Scaling Laws for Conditional Emergence of Multilingual Image Captioning via Generalization from Translation
Julian Spravil, Sebastian Houben, Sven Behnke
TL;DR
This work tackles zero‑shot multilingual image captioning under cross‑lingual data scarcity by leveraging a modular encoder–decoder VLM that combines Florence‑2 and Gemma‑2 in cross‑attention configurations. It introduces two scaling laws that relate cross‑entropy loss to training compute, model size, seen data, and initial multilinguality, using a synthetic continuous pre‑training dataset across six languages and CLIP‑based alignment to link images with translations ($y=\alpha_0 C^{\alpha_1}+\epsilon$, $C=S F (1+P_t/P)$ and $y=\beta_0 P^{\beta_1} S^{\beta_2} T^{\beta_3}+\epsilon$).

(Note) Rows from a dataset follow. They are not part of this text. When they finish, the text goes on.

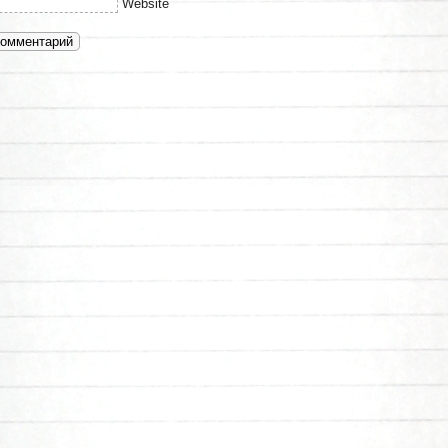
Website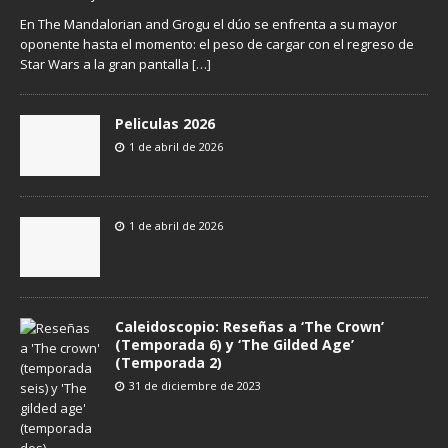
En The Mandalorian and Grogu el dúo se enfrenta a su mayor
oponente hasta el momento: el peso de cargar con el regreso de
Star Wars a la gran pantalla
[…]
Peliculas 2026
1 de abril de 2026
1 de abril de 2026
Caleidoscopio: Reseñas a ‘The Crown’
(Temporada 6) y ‘The Gilded Age’
(Temporada 2)
31 de diciembre de 2023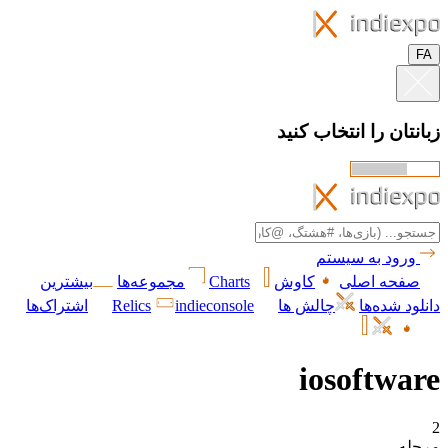
FA
زبانتان را انتخاب کنید
ورود به سیستم
صفحه اصلی
کاوش
Charts
مجموعه‌ها
بیشترین
دانلود شده‌ها
چالش ها
indieconsole
Relics
اشتراک‌ها
iosoftware
2
مرحله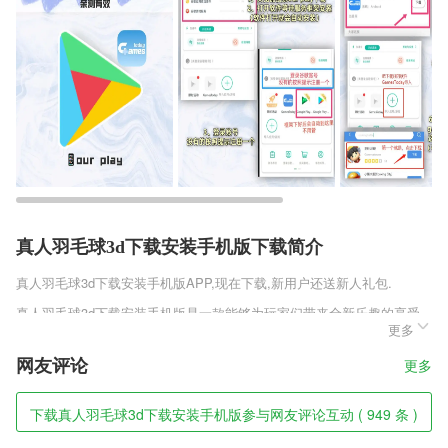
真人羽毛球3d下载安装手机版下载简介
真人羽毛球3d下载安装手机版
APP,现在下载,新用户还送新人礼包.
真人羽毛球3d下载安装手机版是一款能够为玩家们带来全新乐趣的享受
更多
的优质传奇，在这里和其他玩家共同争夺忘忧神器，给你一个全新的忘忧
版本玩法，让你享受到出众的画面表现力，和兄弟们共同惬意征战享受前
网友评论
更多
所未有的欢畅滋味，打造顶尖的征战享受给你出众的可玩性!
真人羽毛球3d下载安装手机版软件特色
下载真人羽毛球3d下载安装手机版参与网友评论互动 ( 949 条 )
1,方便的图书检索和下载。全网小说，任君搜索，一键收藏和下载想要的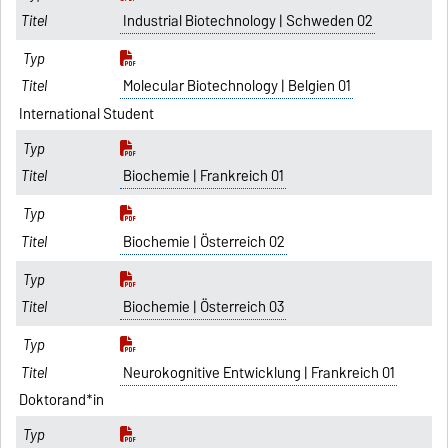
Industrial Biotechnology | Schweden 02
Molecular Biotechnology | Belgien 01
International Student
Biochemie | Frankreich 01
Biochemie | Österreich 02
Biochemie | Österreich 03
Neurokognitive Entwicklung | Frankreich 01
Doktorand*in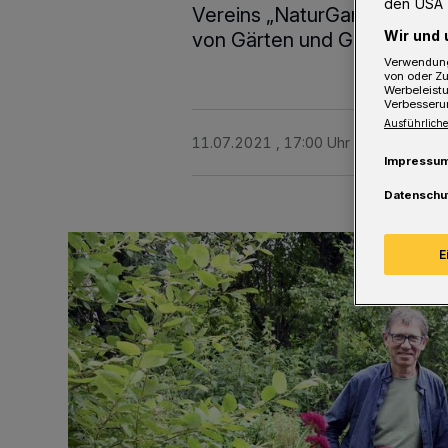
den USA 
Vereins „NaturGarten“ setzt 
Wir und 
von Gärten und Grünflächen
Verwendung
von oder Zu
Werbeleist
Verbesseru
Ausführliche
11.07.2021 , 17:00 Uhr
2 Minuten Le
Impressu
Datenschu
E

The results show strong fits for seen and unseen tasks, reveal that a language prefix can bootstrap zero‑shot captioning for unseen languages, and demonstrate that the scaling laws extend to downstream tasks after fine‑tuning (Multi30K, CoMMuTE, XM3600, COCO Karpathy). These findings guide practical decisions on model size, multilingual pre‑training, data collection, and task coverage to efficiently extend multilingual vision‑language capabilities. Overall, the framework provides predictable scaling behavior for cross‑task multilingual transfer in VLMs and informs strategies for deploying multilingual multimodal models in real‑world settings.
Abstract
Cross-lingual, cross-task transfer is challenged by task-specific data scarcity, which becomes more severe as language support grows and is further amplified in vision-language models (VLMs). We investigate multilingual generalization in encoder-decoder transformer VLMs to enable zero-shot image captioning in languages encountered only in the translation task. In this setting, the encoder must learn to generate generalizable, task-aware latent vision representations to instruct the decoder via inserted cross-attention layers. To analyze scaling behavior, we train Florence-2 based and Gemma-2 based models (0.4B to 11.2B parameters) on a synthetic dataset using varying compute budgets. While all languages in the dataset have image-aligned translations, only a subset of them include image captions. Notably, we show that captioning can emerge using a language prefix, even when this language only appears in the translation task. We find that indirect learning of unseen task-language pairs adheres to scaling laws that are governed by the multilinguality of the model, model size, and seen training samples. Finally, we demonstrate that the scaling laws extend to downstream tasks, achieving competitive performance through fine-tuning in multimodal machine translation (Multi30K, CoMMuTE), lexical disambiguation (CoMMuTE), and image captioning (Multi30K, XM3600, COCO Karpathy).